#### [YOUR TASK]
Print the line that contains "- Vercel deployment with custom domain" and every line after it through the last line of the records below, exactly as written and nothing else.

#### [Entries taken from a collection]
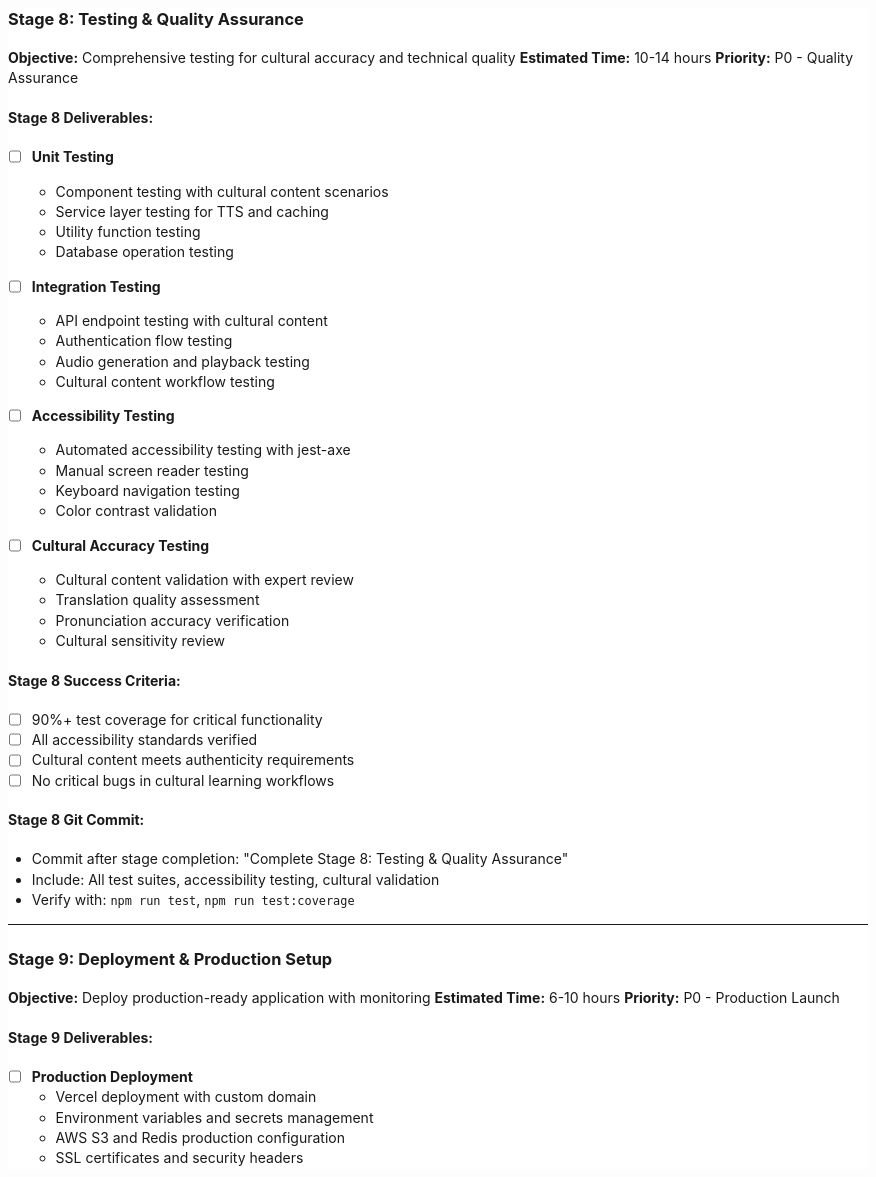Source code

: 
### Stage 8: Testing & Quality Assurance
**Objective:** Comprehensive testing for cultural accuracy and technical quality
**Estimated Time:** 10-14 hours
**Priority:** P0 - Quality Assurance

#### Stage 8 Deliverables:
- [ ] **Unit Testing**
  - Component testing with cultural content scenarios
  - Service layer testing for TTS and caching
  - Utility function testing
  - Database operation testing

- [ ] **Integration Testing**
  - API endpoint testing with cultural content
  - Authentication flow testing
  - Audio generation and playback testing
  - Cultural content workflow testing

- [ ] **Accessibility Testing**
  - Automated accessibility testing with jest-axe
  - Manual screen reader testing
  - Keyboard navigation testing
  - Color contrast validation

- [ ] **Cultural Accuracy Testing**
  - Cultural content validation with expert review
  - Translation quality assessment
  - Pronunciation accuracy verification
  - Cultural sensitivity review

#### Stage 8 Success Criteria:
- [ ] 90%+ test coverage for critical functionality
- [ ] All accessibility standards verified
- [ ] Cultural content meets authenticity requirements
- [ ] No critical bugs in cultural learning workflows

#### Stage 8 Git Commit:
- Commit after stage completion: "Complete Stage 8: Testing & Quality Assurance"
- Include: All test suites, accessibility testing, cultural validation
- Verify with: `npm run test`, `npm run test:coverage`

---

### Stage 9: Deployment & Production Setup
**Objective:** Deploy production-ready application with monitoring
**Estimated Time:** 6-10 hours
**Priority:** P0 - Production Launch

#### Stage 9 Deliverables:
- [ ] **Production Deployment**
  - Vercel deployment with custom domain
  - Environment variables and secrets management
  - AWS S3 and Redis production configuration
  - SSL certificates and security headers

#### [OUTPUT FOR THIS TASK]
  - Vercel deployment with custom domain
  - Environment variables and secrets management
  - AWS S3 and Redis production configuration
  - SSL certificates and security headers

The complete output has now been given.